*** Begin section ***

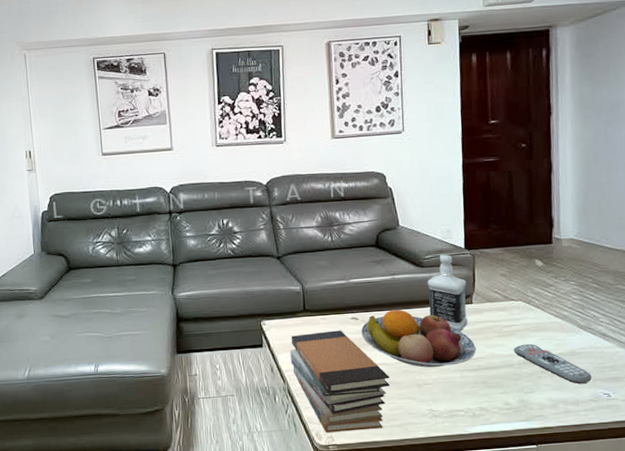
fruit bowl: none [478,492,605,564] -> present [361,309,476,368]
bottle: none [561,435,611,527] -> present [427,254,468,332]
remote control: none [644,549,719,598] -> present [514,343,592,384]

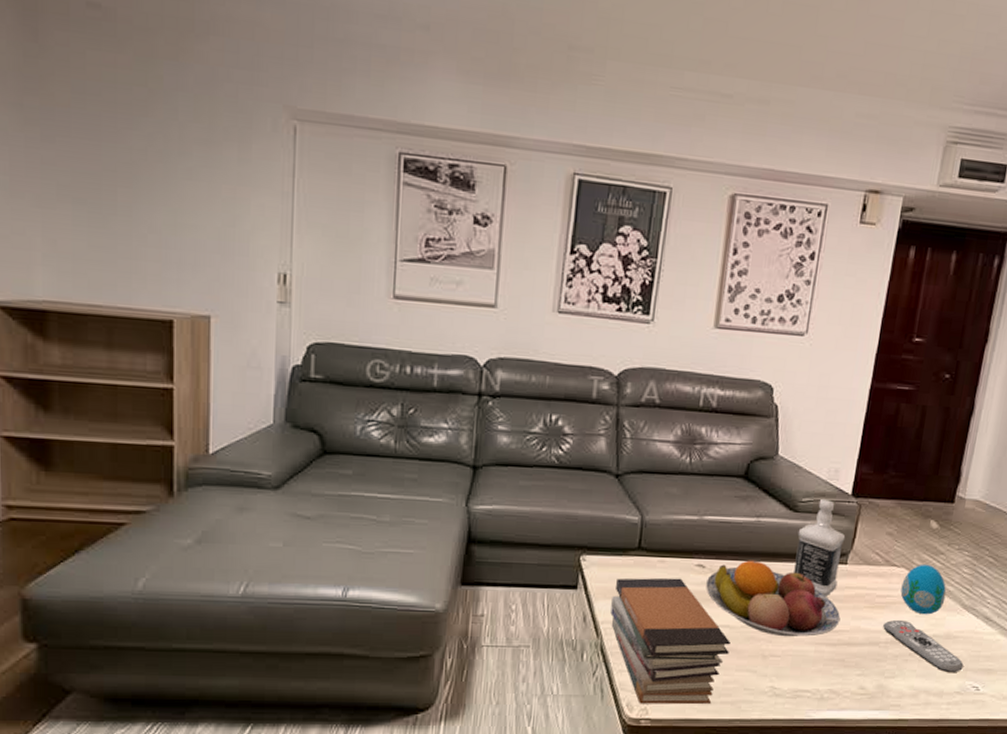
decorative egg: none [522,295,563,338] -> present [900,564,947,615]

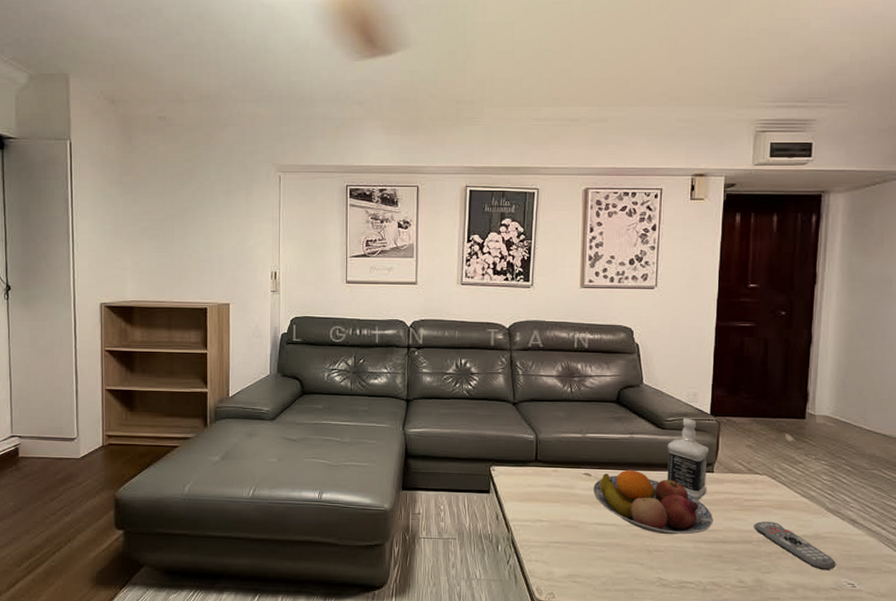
book stack: present [610,578,730,705] -> none [517,484,619,591]
decorative egg: present [900,564,947,615] -> none [766,472,810,517]

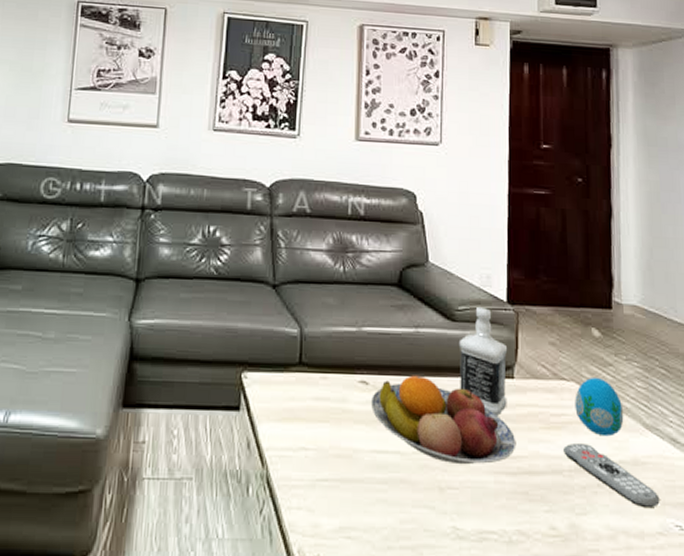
decorative egg: none [766,472,810,517] -> present [575,377,624,437]

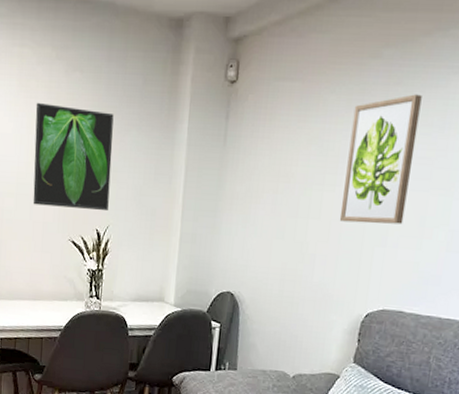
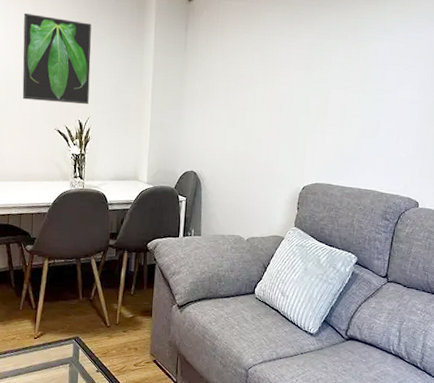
wall art: present [339,94,422,225] -> none [279,14,338,115]

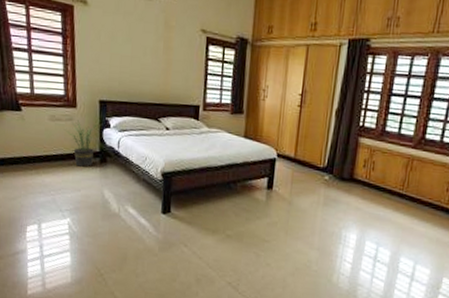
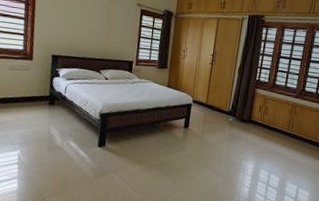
potted plant: present [67,120,98,167] -> none [23,70,49,108]

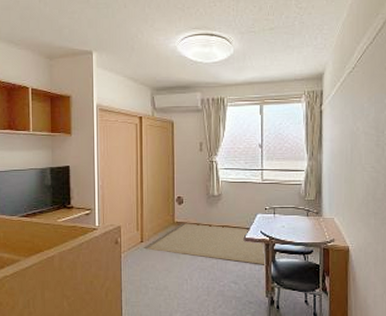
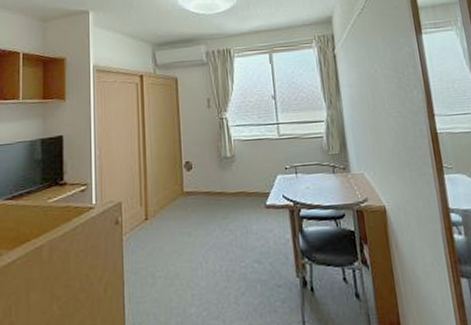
rug: present [143,223,267,265] -> none [148,192,294,237]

*** End section ***

TASK INSTRUCTIONS
Go through the material above and print all of it exactly, except the pictures.

REPLY TO THE EXERCISE
fruit bowl: none [478,492,605,564] -> present [361,309,476,368]
bottle: none [561,435,611,527] -> present [427,254,468,332]
remote control: none [644,549,719,598] -> present [514,343,592,384]

decorative egg: none [522,295,563,338] -> present [900,564,947,615]

book stack: present [610,578,730,705] -> none [517,484,619,591]
decorative egg: present [900,564,947,615] -> none [766,472,810,517]

decorative egg: none [766,472,810,517] -> present [575,377,624,437]

wall art: present [339,94,422,225] -> none [279,14,338,115]

potted plant: present [67,120,98,167] -> none [23,70,49,108]

rug: present [143,223,267,265] -> none [148,192,294,237]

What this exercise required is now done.